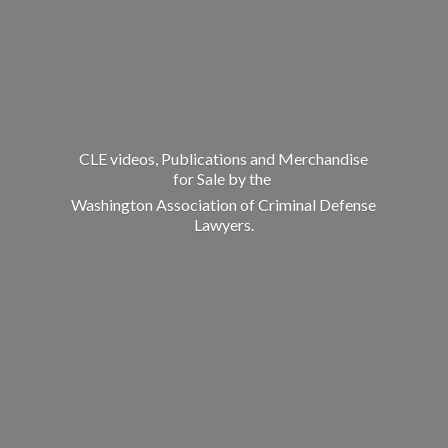
CLE videos, Publications and Merchandise
for Sale by the
Washington Association of Criminal
Defense
Lawyers.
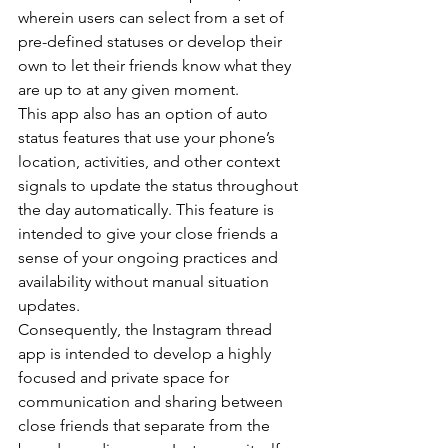
wherein users can select from a set of 
pre-defined statuses or develop their 
own to let their friends know what they 
are up to at any given moment.
This app also has an option of auto 
status features that use your phone’s 
location, activities, and other context 
signals to update the status throughout 
the day automatically. This feature is 
intended to give your close friends a 
sense of your ongoing practices and 
availability without manual situation 
updates.
Consequently, the Instagram thread 
app is intended to develop a highly 
focused and private space for 
communication and sharing between 
close friends that separate from the 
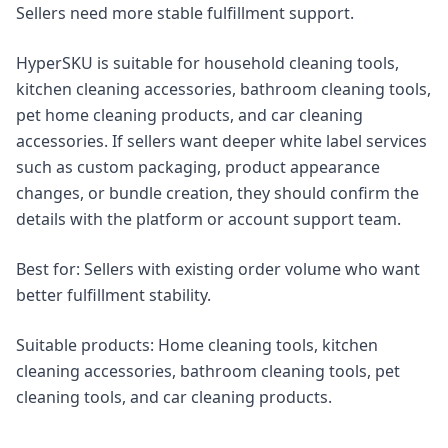
Sellers need more stable fulfillment support.
HyperSKU is suitable for household cleaning tools,
kitchen cleaning accessories, bathroom cleaning tools,
pet home cleaning products, and car cleaning
accessories. If sellers want deeper white label services
such as custom packaging, product appearance
changes, or bundle creation, they should confirm the
details with the platform or account support team.
Best for: Sellers with existing order volume who want
better fulfillment stability.
Suitable products: Home cleaning tools, kitchen
cleaning accessories, bathroom cleaning tools, pet
cleaning tools, and car cleaning products.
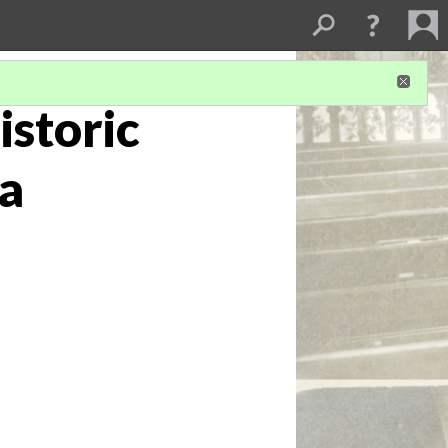
istoric
na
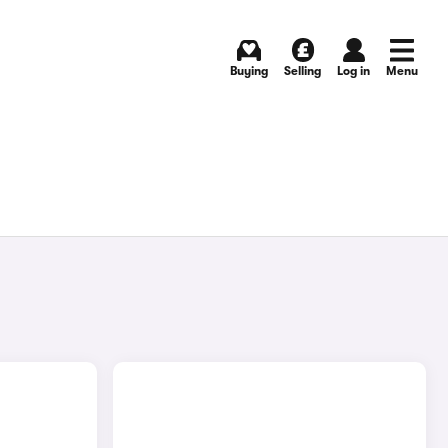
Buying
Selling
Log in
Menu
-----
▶ _What needs to be done_: Could you return each line, unchanged, from the line containing "intended to give your close friends a" through the last line of the entries above, leaving out the pictures?

▶ _Answer for this exercise_:
intended to give your close friends a 
sense of your ongoing practices and 
availability without manual situation 
updates.
Consequently, the Instagram thread 
app is intended to develop a highly 
focused and private space for 
communication and sharing between 
close friends that separate from the 
Sellers need more stable fulfillment support.
HyperSKU is suitable for household cleaning tools,
kitchen cleaning accessories, bathroom cleaning tools,
pet home cleaning products, and car cleaning
accessories. If sellers want deeper white label services
such as custom packaging, product appearance
changes, or bundle creation, they should confirm the
details with the platform or account support team.
Best for: Sellers with existing order volume who want
better fulfillment stability.
Suitable products: Home cleaning tools, kitchen
cleaning accessories, bathroom cleaning tools, pet
cleaning tools, and car cleaning products.
istoric
na
Buying
Selling
Log in
Menu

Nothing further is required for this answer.